MY AVM and "Missed"diagnosed Benign Hemangioma

Today I learned that 7 years ago, a hospital performed a second opinion MRI on the wrong part of my spine because the benign hemangioma they "couldn't find" on my lower lumbar, was actually in my neck, but if they knew how to read MRI's and doctor's notes... maybe they would have seen that. My neurologist says to me today, "benign hemangioma's deep-seated in the bone do not cause pain". According to the American Academy of Orthopaedic Surgeons: Hemangioma's in bones may cause pain and enlargement of the bone. Which is probably contributing to my migraines on top of the AVM in my brain. Also, I have been begging my PCP's and neuro's for a full MRI w/dye on my back because patients with AVM's/hemangiomas are known to have multiples throughout their bodies, looks like I am direct candidate for this, however, my neurologists and neurosurgeons "see no reason for this". I have been complaining for TEN YEARS on unbearable back and neck pain. Now my 6th sense was right about this benign hemangioma diagnosis, questioned it all the way up to July of this year when I had my "fired" neurosurgeon look at the "wrong" x-ray. I knew all along. I have a feeling my 6th sense is right about my back. But my neurosurgeon didn't want to talk about this today, she just wanted to talk about my headaches. not what may be contributing to them other than my current avm and seizures. I told her, forget about it, let's just deal with my %^&*$%^ seizures.

No one wants to touch the neck/back issues until we deal with this AVM bullcrap, even though the neck/back issues could be contributing to the headaches or I could have more avm's or hemangioma's equaling stroke risks in my body, but wth cares? Now no one wants to touch me. In July I had an mri with dye at Presby,a month before the mri I asked my neuro, can we please have this done on my entire spine to check for more avm's/hemangioma's? I practically begged them for it and they refused! I'm like, YOU'LL HAVE THE DYE IN ME, I'M ALREADY IN THE MACHINE!!!!!!!! No, sorry, we're here for your brain avm only...nothing more. No matter how much I complain, yell, kick scream.... sigh. At least I'm getting a 24 hour EEG out of all of this since I wasn't happy with my EEG last week. They didn't record what I asked them to record. I'm so fed up with all of this!

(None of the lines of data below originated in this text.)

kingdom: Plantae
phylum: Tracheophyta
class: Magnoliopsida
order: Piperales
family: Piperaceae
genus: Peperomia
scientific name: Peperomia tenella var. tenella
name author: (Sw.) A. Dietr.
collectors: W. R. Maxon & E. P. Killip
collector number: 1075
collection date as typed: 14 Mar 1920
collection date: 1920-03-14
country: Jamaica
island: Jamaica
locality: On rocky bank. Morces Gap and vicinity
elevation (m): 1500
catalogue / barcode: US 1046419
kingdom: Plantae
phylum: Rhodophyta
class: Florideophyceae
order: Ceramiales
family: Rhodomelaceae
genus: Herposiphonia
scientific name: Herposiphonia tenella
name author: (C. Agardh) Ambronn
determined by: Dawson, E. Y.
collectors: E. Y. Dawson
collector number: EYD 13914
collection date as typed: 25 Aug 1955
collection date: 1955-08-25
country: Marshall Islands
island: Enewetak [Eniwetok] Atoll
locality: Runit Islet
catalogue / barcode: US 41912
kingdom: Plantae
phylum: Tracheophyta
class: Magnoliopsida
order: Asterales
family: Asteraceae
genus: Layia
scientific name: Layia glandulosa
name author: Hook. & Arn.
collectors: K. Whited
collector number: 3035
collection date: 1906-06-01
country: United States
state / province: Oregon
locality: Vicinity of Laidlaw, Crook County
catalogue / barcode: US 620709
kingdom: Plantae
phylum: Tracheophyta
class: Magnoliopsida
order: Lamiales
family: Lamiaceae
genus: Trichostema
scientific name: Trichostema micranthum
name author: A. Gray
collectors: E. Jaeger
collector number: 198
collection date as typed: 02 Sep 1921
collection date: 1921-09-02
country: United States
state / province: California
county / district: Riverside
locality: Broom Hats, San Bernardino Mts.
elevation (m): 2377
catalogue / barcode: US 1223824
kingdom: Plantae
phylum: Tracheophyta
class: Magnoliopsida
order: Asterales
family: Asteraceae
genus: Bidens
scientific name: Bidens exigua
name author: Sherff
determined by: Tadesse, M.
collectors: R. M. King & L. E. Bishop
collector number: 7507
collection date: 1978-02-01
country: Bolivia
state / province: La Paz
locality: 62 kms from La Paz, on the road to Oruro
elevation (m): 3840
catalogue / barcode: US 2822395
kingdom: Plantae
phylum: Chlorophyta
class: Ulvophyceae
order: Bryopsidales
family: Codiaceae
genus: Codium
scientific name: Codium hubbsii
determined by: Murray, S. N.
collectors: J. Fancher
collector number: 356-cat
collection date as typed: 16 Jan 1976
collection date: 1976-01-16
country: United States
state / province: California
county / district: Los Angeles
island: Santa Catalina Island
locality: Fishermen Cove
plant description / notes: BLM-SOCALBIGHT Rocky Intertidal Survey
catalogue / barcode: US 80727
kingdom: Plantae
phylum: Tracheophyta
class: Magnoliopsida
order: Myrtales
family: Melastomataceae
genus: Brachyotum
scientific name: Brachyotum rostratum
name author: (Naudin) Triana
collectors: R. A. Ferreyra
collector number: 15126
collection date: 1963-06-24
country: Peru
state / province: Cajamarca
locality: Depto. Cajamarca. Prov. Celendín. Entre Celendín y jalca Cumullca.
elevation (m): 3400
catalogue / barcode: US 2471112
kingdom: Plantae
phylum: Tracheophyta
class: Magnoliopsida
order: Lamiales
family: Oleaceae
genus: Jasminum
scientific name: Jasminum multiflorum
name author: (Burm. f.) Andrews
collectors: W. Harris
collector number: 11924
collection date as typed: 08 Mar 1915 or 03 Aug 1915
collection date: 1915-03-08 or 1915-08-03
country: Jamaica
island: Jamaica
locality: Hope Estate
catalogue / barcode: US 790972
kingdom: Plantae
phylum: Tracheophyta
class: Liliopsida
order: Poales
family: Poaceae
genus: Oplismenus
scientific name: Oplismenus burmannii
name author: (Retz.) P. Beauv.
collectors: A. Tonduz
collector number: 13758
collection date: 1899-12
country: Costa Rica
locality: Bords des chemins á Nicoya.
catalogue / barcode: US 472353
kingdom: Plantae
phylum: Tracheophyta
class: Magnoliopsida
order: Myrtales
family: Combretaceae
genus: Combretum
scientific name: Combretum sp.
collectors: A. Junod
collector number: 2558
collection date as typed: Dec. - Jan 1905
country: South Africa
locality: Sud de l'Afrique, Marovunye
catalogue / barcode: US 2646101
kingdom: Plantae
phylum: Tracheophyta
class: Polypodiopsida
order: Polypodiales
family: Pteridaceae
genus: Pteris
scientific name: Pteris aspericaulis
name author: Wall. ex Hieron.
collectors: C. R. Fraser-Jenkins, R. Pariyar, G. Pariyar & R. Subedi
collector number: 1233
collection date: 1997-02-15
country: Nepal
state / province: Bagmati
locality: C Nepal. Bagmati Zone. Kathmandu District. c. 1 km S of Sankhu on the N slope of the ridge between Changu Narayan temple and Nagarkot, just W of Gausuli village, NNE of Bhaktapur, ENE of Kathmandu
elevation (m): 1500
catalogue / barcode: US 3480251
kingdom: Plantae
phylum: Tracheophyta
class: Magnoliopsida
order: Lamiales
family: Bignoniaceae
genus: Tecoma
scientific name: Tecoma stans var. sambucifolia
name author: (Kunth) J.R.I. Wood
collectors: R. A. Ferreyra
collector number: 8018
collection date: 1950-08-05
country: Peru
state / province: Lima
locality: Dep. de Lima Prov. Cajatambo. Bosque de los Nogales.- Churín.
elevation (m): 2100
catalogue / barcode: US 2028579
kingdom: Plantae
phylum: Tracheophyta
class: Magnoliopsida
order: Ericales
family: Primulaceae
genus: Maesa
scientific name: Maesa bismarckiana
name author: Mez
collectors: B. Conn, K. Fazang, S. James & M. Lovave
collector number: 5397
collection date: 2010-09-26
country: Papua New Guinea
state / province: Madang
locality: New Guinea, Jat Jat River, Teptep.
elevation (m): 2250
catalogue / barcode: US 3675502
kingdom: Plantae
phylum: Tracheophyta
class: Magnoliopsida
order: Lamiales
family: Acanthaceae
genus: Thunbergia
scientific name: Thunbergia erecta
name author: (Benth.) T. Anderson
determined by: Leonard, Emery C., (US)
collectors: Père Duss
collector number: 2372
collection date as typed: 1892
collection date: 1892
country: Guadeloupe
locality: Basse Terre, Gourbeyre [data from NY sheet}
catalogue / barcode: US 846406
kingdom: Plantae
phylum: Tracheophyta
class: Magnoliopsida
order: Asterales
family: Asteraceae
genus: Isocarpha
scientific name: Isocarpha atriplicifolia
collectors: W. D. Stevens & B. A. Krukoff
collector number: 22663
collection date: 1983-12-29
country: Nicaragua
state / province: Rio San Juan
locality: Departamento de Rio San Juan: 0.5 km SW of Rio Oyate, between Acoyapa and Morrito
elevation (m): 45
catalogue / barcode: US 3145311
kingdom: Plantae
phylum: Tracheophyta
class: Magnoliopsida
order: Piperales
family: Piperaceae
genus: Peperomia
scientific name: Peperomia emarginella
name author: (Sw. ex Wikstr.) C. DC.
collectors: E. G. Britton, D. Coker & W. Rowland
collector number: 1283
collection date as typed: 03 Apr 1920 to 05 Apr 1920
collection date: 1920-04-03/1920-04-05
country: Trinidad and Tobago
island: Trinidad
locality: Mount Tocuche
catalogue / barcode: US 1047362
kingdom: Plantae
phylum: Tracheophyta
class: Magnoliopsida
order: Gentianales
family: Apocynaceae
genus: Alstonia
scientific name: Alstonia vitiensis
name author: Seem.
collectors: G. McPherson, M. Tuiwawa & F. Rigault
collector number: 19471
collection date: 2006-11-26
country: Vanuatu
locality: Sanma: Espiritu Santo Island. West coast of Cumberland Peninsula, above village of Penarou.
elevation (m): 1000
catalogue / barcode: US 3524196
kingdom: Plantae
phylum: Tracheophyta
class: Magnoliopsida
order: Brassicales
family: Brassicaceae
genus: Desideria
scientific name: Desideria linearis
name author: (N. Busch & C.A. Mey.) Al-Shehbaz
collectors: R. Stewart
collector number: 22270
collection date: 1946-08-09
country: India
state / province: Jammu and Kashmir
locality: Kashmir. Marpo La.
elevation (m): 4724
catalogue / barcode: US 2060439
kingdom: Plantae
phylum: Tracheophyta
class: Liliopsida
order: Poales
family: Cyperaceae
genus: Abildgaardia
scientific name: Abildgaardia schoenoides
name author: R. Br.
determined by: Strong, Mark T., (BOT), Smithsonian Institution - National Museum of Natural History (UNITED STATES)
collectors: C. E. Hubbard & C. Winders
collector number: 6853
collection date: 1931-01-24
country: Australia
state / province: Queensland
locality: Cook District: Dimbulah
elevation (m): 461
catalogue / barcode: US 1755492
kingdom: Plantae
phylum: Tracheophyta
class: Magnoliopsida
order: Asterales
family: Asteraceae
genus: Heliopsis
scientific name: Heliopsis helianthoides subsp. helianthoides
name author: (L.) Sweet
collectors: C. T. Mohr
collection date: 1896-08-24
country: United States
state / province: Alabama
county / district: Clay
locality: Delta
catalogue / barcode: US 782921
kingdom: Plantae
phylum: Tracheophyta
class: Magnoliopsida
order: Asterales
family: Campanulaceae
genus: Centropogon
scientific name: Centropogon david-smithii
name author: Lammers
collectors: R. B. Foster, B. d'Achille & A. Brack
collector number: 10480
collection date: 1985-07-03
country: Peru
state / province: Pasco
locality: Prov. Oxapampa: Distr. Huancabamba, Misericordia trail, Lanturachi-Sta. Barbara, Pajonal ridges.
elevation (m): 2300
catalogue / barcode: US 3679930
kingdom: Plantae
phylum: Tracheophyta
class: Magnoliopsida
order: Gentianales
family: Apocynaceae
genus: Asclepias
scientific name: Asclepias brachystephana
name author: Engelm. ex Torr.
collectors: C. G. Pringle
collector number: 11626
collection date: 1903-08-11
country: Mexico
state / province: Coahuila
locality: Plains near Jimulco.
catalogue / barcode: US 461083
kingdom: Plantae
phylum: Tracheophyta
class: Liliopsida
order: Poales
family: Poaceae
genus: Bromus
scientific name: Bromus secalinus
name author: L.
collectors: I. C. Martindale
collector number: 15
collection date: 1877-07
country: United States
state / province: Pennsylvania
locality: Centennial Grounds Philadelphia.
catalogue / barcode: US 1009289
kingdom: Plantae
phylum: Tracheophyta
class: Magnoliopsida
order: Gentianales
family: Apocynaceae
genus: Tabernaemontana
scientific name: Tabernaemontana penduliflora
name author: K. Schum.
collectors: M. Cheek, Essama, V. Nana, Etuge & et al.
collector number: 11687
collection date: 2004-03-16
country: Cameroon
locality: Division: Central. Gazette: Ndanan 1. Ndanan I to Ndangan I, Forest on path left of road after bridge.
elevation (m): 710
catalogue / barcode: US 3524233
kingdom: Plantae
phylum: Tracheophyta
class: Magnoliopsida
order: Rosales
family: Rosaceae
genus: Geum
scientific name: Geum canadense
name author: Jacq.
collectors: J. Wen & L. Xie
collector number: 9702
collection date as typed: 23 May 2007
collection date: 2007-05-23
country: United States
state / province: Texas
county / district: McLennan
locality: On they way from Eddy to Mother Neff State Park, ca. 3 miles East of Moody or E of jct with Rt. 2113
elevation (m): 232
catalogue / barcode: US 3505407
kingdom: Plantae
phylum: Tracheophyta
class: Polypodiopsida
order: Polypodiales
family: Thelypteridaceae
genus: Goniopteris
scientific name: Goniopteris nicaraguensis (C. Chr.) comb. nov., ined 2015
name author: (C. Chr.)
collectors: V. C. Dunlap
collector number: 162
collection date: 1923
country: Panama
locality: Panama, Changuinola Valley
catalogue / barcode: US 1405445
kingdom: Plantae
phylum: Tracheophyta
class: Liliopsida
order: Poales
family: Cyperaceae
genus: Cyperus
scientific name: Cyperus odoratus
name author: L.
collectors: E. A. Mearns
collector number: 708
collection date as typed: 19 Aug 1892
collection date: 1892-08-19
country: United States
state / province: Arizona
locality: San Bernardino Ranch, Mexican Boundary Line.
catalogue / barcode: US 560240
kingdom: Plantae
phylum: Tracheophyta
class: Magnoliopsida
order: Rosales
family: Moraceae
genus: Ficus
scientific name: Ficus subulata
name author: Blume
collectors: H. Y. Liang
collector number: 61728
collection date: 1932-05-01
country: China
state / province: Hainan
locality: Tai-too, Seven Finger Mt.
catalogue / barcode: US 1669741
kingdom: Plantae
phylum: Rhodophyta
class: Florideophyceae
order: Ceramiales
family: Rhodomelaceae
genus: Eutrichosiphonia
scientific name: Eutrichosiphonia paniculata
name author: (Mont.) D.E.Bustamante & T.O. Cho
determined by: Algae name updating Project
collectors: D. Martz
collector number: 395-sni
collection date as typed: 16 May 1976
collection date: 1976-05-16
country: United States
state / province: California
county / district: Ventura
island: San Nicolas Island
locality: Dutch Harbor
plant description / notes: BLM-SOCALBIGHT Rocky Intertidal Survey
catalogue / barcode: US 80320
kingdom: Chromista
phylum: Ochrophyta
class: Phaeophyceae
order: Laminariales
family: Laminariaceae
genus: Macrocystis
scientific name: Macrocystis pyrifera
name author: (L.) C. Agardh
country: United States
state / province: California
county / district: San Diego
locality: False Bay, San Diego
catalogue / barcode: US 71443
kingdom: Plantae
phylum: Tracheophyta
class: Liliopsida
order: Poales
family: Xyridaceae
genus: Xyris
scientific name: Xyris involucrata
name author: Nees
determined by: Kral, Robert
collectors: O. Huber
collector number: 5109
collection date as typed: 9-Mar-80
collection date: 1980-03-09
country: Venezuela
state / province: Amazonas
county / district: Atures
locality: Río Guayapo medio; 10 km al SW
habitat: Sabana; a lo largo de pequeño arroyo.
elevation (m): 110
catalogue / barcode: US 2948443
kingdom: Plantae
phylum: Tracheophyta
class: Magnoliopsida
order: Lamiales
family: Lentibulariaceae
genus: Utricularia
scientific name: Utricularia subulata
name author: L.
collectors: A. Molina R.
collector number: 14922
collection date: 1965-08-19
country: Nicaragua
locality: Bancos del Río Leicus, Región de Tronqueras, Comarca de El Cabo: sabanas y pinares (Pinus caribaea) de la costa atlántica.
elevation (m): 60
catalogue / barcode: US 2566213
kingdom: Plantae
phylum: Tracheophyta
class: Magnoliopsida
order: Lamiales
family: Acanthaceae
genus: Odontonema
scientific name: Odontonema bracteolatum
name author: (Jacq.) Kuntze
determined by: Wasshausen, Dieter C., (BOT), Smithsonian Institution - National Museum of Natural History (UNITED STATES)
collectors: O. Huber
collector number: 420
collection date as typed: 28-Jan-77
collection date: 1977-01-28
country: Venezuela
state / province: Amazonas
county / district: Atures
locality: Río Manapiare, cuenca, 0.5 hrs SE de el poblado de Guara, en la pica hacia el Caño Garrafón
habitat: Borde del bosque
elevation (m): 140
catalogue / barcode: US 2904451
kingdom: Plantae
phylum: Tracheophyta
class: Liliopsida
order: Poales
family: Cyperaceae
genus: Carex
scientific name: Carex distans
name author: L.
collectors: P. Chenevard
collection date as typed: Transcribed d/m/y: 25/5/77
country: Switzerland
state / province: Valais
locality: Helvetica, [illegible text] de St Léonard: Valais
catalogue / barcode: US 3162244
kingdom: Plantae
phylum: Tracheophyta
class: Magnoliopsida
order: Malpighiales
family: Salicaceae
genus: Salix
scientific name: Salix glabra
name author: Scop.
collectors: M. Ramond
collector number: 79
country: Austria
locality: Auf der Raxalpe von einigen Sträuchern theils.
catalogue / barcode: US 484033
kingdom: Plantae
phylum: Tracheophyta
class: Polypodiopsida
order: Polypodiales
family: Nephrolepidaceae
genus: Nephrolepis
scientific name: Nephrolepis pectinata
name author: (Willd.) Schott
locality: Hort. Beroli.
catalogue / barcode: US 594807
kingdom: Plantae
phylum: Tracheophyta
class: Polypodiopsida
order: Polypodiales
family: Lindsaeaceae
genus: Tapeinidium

Those with hemangiomas in the bone, preferably in the neck, do yours cause pain? Because mine does, I know it does, it has and no one can tell me otherwise. It tingles like electrical shock. and so does my spine and back. I have swelling my my lower legs if I wear socks with eleastic, and unbearable pain in my back. I know something is there in my back. I know it.

1 Like

Oh my heavens! That's such bull crap they are putting you through. Let me at them. By the time I'm done with them they will be referring you to a specialist who knows what he's doing. I've had my share of drs. like this and I have no problem searching for someone who is going to help me.
I was misdiagnose by 6 dr.s at 4 different hospitals before my avm was discovered. Follow your instinct. I would bet any money that you are right.

Ben

Hi Zilly74 -Sorry you have been through the medical ringer. Many people with AVMs are diagnosed as having hemangiomas, and misdiagnosed, I might add. Most hemangiomas are only found in children, very young children and it is such a shame. I'm sure you will be able to get all of your MRI's or scans you want in time, but of course it is moving slower than you want it to. Can you pick your own doctors or do you need a referral for a specialist? Hang in there Zilly74 and don't give up.

I know this post is 10 years old, but my husband was recently diagnosed with an AVM in his cervical spine bone. He has pain in his shoulder and timgling in his arm. He was told ot was likely cancer and then told it was an hemangioma. The doctors were shocked when they discovered it was an AVM. I hope you got the care and treatment you need.